Transparency and disclosure
Transparency remains a key differentiator in buying decisions. Quarterly reporting that combines headline numbers with a strong managerial narrative is a decisive advantage. Investors prize access to management, whether in live calls or management’s disclosure and analysis (MD&A). They only account real information, however; reports that quantify service-line performance (including 340B contribution and its sensitivities), detail covenant headroom under multiple scenarios and clearly explain adverse variances. Investors are looking for health systems that share both good and bad news, tie their discussion back to prior guidance and connect to a concrete plan for moving forward. Where public filings cannot carry all the detail, flagging topics in written disclosures and covering them in one-on-ones builds trust. The payoff for exemplary disclosure is real and can translate into broader order books when the next deal prices, driving down borrowing cost.

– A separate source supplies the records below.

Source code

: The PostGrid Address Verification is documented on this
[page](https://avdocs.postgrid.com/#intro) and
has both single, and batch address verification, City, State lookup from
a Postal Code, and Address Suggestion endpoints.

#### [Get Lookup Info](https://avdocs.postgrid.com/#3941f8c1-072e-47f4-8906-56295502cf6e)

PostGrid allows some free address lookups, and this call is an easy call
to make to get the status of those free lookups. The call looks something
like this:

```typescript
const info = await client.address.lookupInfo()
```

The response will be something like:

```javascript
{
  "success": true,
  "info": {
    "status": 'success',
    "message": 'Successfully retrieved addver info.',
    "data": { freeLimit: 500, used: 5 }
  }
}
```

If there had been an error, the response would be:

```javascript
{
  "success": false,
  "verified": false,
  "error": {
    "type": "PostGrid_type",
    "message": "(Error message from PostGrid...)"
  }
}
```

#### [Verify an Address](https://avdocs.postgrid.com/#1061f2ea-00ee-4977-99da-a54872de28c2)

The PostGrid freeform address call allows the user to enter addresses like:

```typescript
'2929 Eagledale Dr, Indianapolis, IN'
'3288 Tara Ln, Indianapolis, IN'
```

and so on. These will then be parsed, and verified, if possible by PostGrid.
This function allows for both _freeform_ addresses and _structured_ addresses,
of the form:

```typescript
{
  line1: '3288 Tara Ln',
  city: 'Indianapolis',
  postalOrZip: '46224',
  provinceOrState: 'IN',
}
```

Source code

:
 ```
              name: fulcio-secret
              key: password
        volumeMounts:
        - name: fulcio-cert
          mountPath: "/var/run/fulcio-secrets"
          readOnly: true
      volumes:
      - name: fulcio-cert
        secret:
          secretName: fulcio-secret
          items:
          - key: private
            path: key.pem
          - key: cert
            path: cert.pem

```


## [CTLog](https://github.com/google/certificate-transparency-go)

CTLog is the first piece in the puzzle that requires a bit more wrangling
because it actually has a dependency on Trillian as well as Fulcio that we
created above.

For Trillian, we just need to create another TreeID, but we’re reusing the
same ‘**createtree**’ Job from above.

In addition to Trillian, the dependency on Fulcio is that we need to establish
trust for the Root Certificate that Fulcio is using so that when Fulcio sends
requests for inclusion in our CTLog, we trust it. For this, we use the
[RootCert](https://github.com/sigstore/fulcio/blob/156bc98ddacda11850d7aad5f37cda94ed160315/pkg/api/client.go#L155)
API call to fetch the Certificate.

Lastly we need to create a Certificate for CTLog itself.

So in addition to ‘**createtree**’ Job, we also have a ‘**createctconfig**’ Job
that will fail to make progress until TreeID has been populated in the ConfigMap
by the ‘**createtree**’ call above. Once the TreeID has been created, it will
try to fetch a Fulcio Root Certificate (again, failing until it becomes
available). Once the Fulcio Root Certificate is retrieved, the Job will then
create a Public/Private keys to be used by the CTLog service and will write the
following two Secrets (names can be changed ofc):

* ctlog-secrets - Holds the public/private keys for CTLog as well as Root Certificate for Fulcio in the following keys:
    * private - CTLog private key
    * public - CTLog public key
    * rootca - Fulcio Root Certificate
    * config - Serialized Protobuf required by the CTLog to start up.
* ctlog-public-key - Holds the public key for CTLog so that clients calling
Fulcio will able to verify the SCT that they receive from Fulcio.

Pricing, portfolios and the “why we didn’t show” problem
The absence of a large buyer in the order book is rarely a referendum on the credit. Portfolio construction realities—including benchmark positioning, cash balances, curve targets, index-relative weights and fund mandates—drive a significant share of behavior. The fact that an investor did not buy into a particular deal is not necessarily because it did not believe the borrower’s story. It can be that others believed it more, that they don’t have cash to invest, or that the interest rates on offer were deemed too aggressive. Diverse investor participation after months or years is a better indicator of the health of a credit and its investor relations.
Conclusion
The healthcare municipal market remains attractive at the right entry levels for investors. Optimal interest today accrues to systems that replace generalities with measurable plans, show proof of past execution on strategic initiatives and understand the value of disclosure in building investor trust. When investors believe management is aligned with their goals, they will show up in support.